Clearfelling old growth forest in Tasmania. Previously destroyed for woodchips, native forests are now in danger of being burned to create electricity.
Reports that the owner of Victoria’s Hazelwood coal power station, GDF Suez, has been considering plans to convert it into a co-firing facility, allowing it to burn native forest waste as well as brown coal, have been slammed by environmentalists.
As Australia’s dirtiest power plant, Hazelwood has been seen for some time as a likely candidate for closure. Now, the ABC reports, its French owner is trying to reinvent it as a “clean energy” operator by burning native forests.
ABC Radio’s AM program reported on July 24 that Hazelwood owner GDF Suez had conducted a number of trials of native biomass burning over the past decade, as part of “highly secret” plans to clean up the La Trobe Valley power plant.
A spokesperson for GDF Suez told the ABC the trials had “varying degrees of success” and that the company had not yet chosen to proceed any further with them.
GDF Suez’s parent company, Energi, has recently overseen a coal plant conversion to biomass project in Belgium.
Greens forest spokesperson Senator Janet Rice said that replacing one dirty power source for another was “like quitting cigars by taking up cigarettes”.
“Burning wood from native forests for energy is neither clean nor renewable.
“We now have proof that the deal between Labor and the Abbott government could see Hazelwood become even more destructive.”
The recent bipartisan agreement to cut Australia’s Renewable Energy Target (RET) to 33,000GWh allowed the burning of native forest “wood waste” or biomass to be credited as renewable energy.
The addition of wood waste into the RET was criticised by many environmentalists as not being renewable and for taking already limited capacity away from solar and wind. But it was argued at the time that biomass used for electricity would be a “very small amount,” and would only ever be a “localised industry”.

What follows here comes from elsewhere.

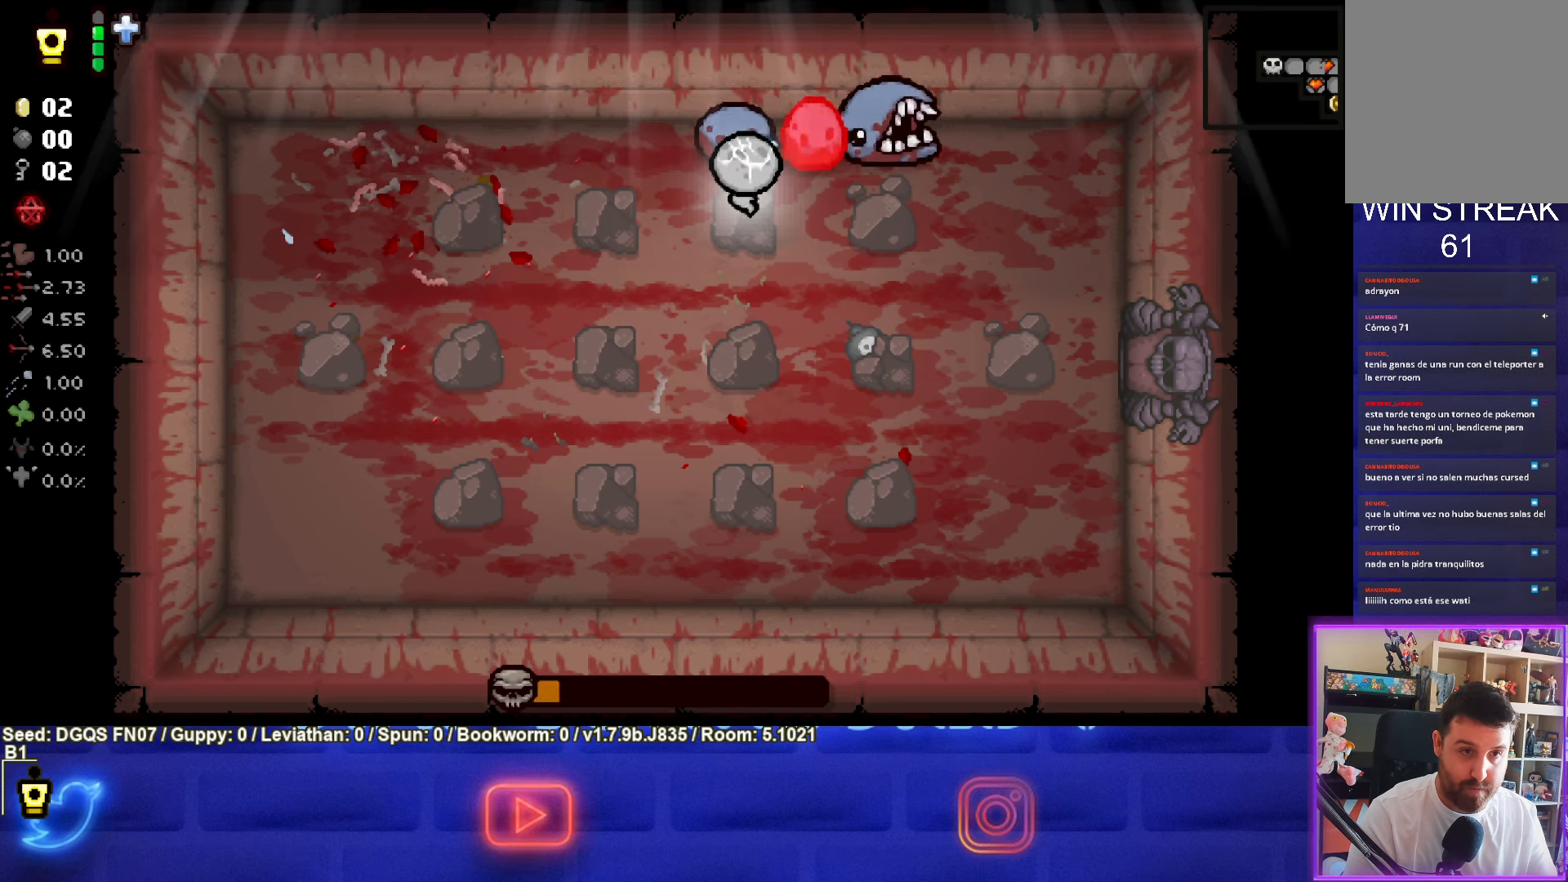
{"buttons": ["CIRCLE"], "left_stick": "center", "events": [[233, "TRIANGLE", "up"], [333, "CIRCLE", "down"]]}
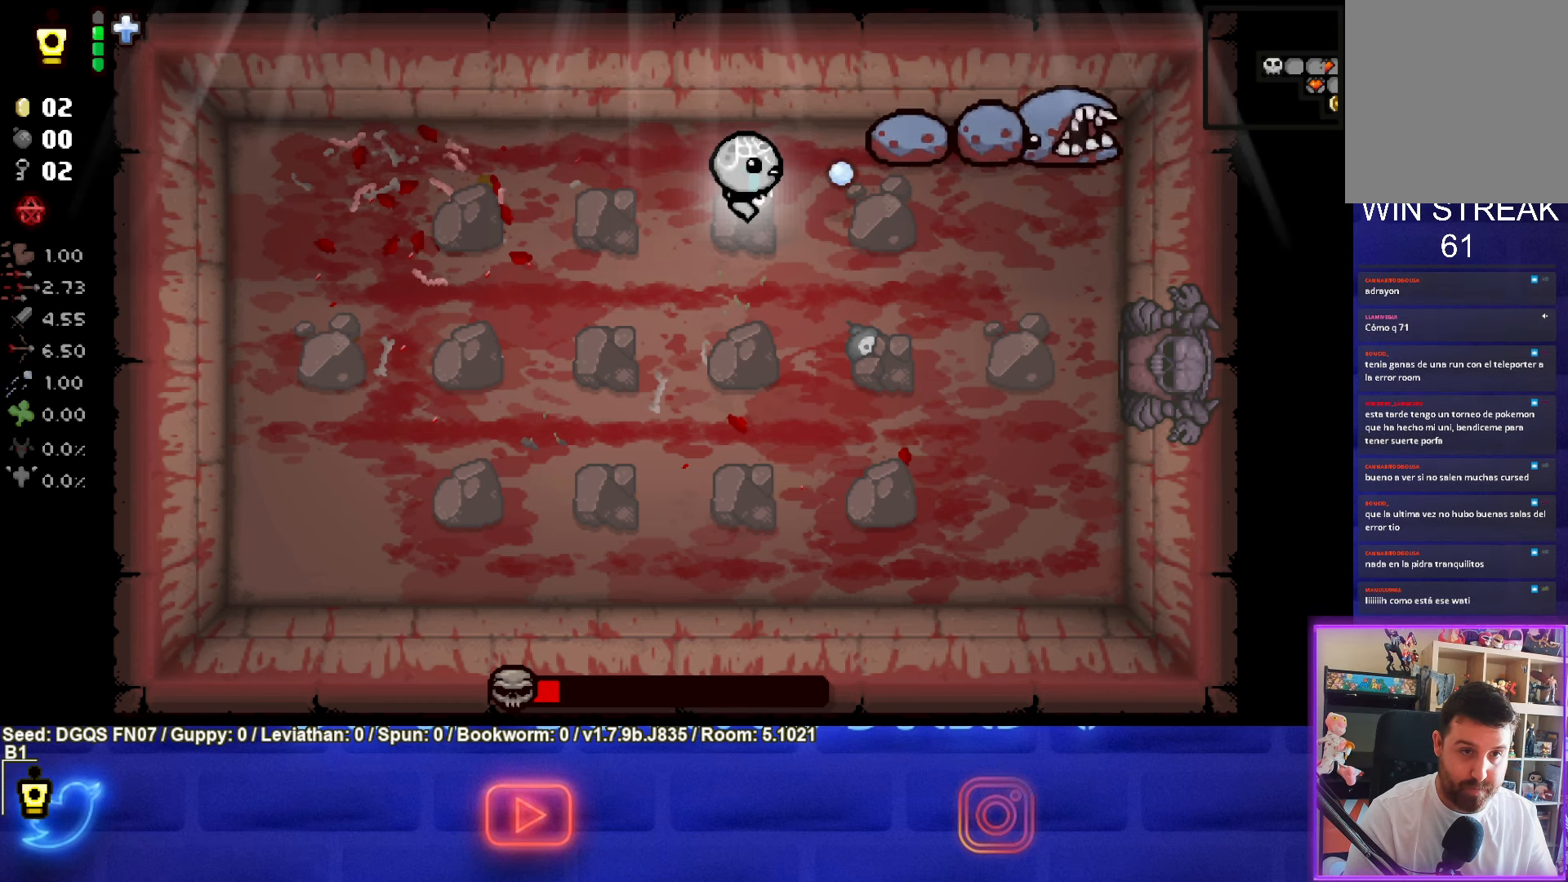
{"buttons": [], "left_stick": "center", "events": [[133, "CIRCLE", "up"], [233, "CIRCLE", "down"], [366, "CIRCLE", "up"]]}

Nathan Trushell from VicForests agreed. He told the ABC the economics of converting a plant like Hazelwood were “very challenging” when you look at the cost of transporting heavy wood long distances, compared with cheap brown coal.
He said: “I want to reinforce that we don't see that as being the main opportunities for bioenergy in the space that we operate in, at least in the short to medium term.
“I think really the opportunities again are in small-scale, localised energy production and I think the technology is getting close.”
But Parliamentary secretary for agriculture, Senator Richard Colbeck, supports any plan for Hazelwood to co-fire forest biomass with brown coal.
He told the ABC: “If we're genuinely looking at replacing coal with other, less emitting forms of energy generation, those are things that can and should be considered.
”If you look at that area, there is a significant forest industry. They would be generating certain volumes of waste out of that industry and if that can be properly put to good use as part of a reconfiguration of that power plant, why not?”
Senator Rice has a reason: “All the science is telling us that we must end our reliance on coal to reduce the impacts of climate change, but this must not come at the expense of our native forests,” she said.
“To get serious about storing carbon and reducing the impacts of climate change, we must stop logging our native forests, not encourage their destruction.
“We urgently need to replace Hazelwood with actual clean energy like wind and solar, as Labor promised to do in 2010.”